On site, three meals a day were provided for us by the lovely Jagaa and Zola, the only two Mongolian women present on this project. (There are female Mongolian archaeologists on other projects)
Breakfast alternated between rice porridge and cream of wheat. Gomber was also always present--- sort of like a funnel cake without the powdered sugar. Instant coffee and tea rounded it out.
Gomber frying. Fresh gomber with honey is fantastic! (photo by Ian Nelson)
Lunches and dinners were always a goat dish. Goat dumplings, goat soup, goat and fried noodles, goat and veggies, goat and macaroni salad...... you get the picture.
On two occasions we had mutton which was a welcome break--- so tasty!
Veggies are not so easy to come by in the Gobi so they relied on things that were easy to store and supplemented it with whatever passing nomads were selling or what could be found in the nearest town on the weekends. (which wasn't much) Usually we had potatoes, carrots, cabbage, red and green peppers, and pickles.
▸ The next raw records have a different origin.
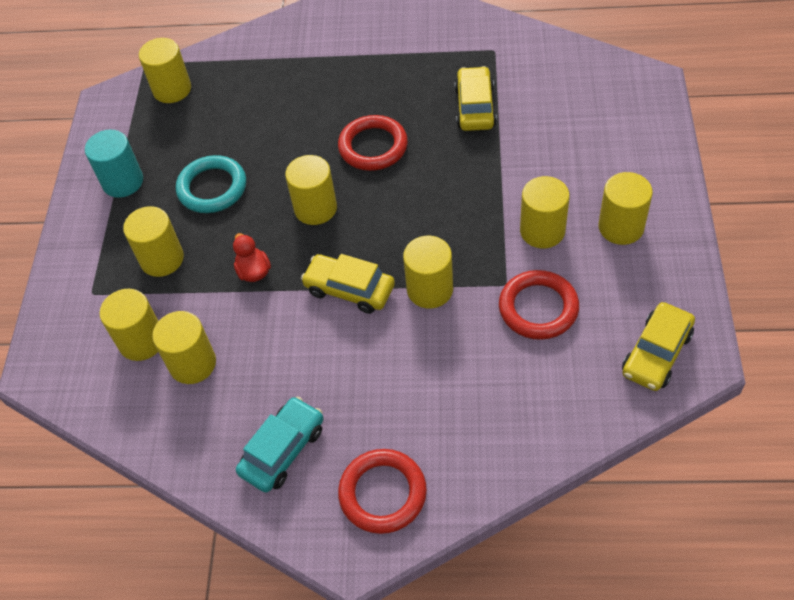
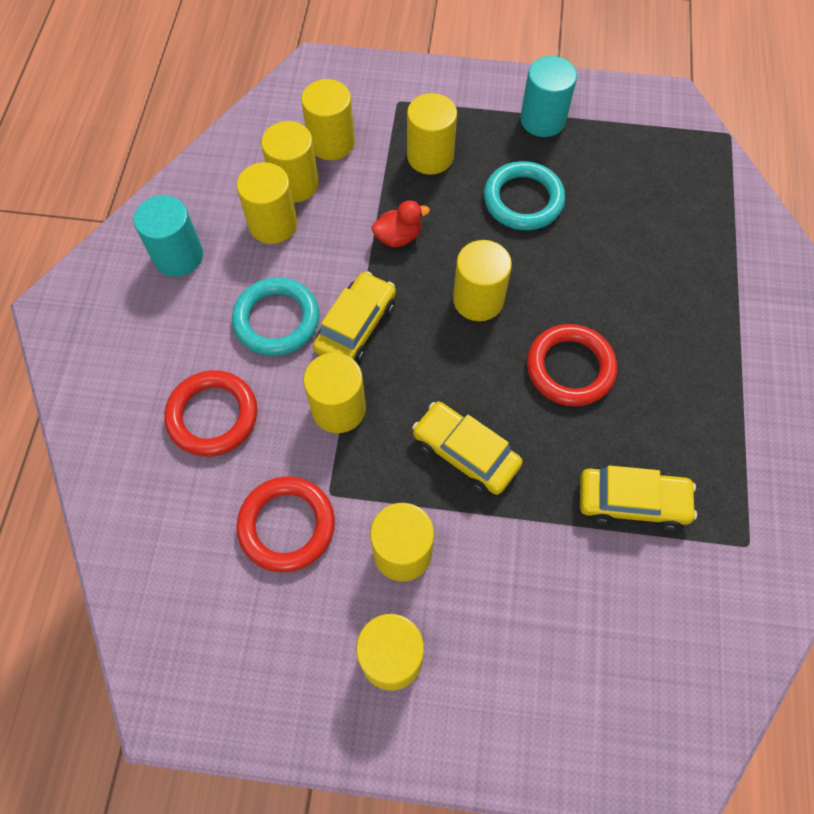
camera: 90 degrees right, 10 degrees up
(172, 89) = (684, 160): yellow cylinder -> yellow cylinder (273, 224)
(282, 450) = (178, 256): turquoise car -> turquoise cylinder
(348, 350) = (276, 320): none -> turquoise ring
(383, 493) = (106, 338): red ring -> red ring (212, 416)
(656, 353) = (190, 655): yellow car -> yellow car (465, 453)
I would have killed for a tomato.
I really didn't mind the food, in fact some of the dishes were delicious! The problem was the tremendous portion size. I could never clear my plate and the cooks were quite unhappy with you if they saw you dump it. Many plans were devised to avoid their disdain. Asking for a smaller portion had no effect whatsoever, if you were brave enough to try.
A goat was brought in almost daily, purchased from one of the nomad families nearby. Ishee, one of the archaeologists who was from our region, had the task of dispatching it. Traditionally, Mongolians slaughter an animal by cutting a small slit in its chest, reaching in, and stopping its heart with his hand. I'm not kidding you. Ishee, impressively, did this for the camp. Most of the goat was used, although the Mongolians eat a lot of parts the Westerners weren't too keen on. The cooks cooked meals based on Western tastes and made separate dishes with the intestines, etc, that just the Mongolians ate. Worked for me.
For snacks, I quickly learned it was essential to have a hoard of candy and sodas in your tent. Not just for you, but also to bring out and share and/or bribe people with. Trips to town and tourist camps were an opportunity to replenish. If you had vodka, your popularity would increase for sure.
Vodka. I thought I knew things about Mongolia before I came, but I didn't know about the prominence of vodka in their culture. Any occasion could potentially call for vodka. When one of the vans broke down a bottle of vodka was pulled out and a blinker used as a glass while they waited for help. All of our "parties" involved copious amounts of vodka. When I told one of the guys that back home I drink, but not vodka, he incredulously asked "but then, what do you drink?" Hahaha.
Luckily, the way they distribute it allows you to take a decent break between drinks. One person pours into a cup (I loved the antique cups that we saw at Ishee's ger-- more on that later), he then passes that cup to you with his right hand. You accept with your right hand and shoot it or sip it, your choice (at least, they didn't harass us if we couldn't shoot it). You then hand it back and he does the same with everyone in the group. Then it all starts again-- the larger the group, the longer the break. If you don't want to drink, dip your pinky in and flick it three times (to the earth, the wind, and the sky?) and then return the cup. I really enjoyed this, it made drinking seem more intimate and social.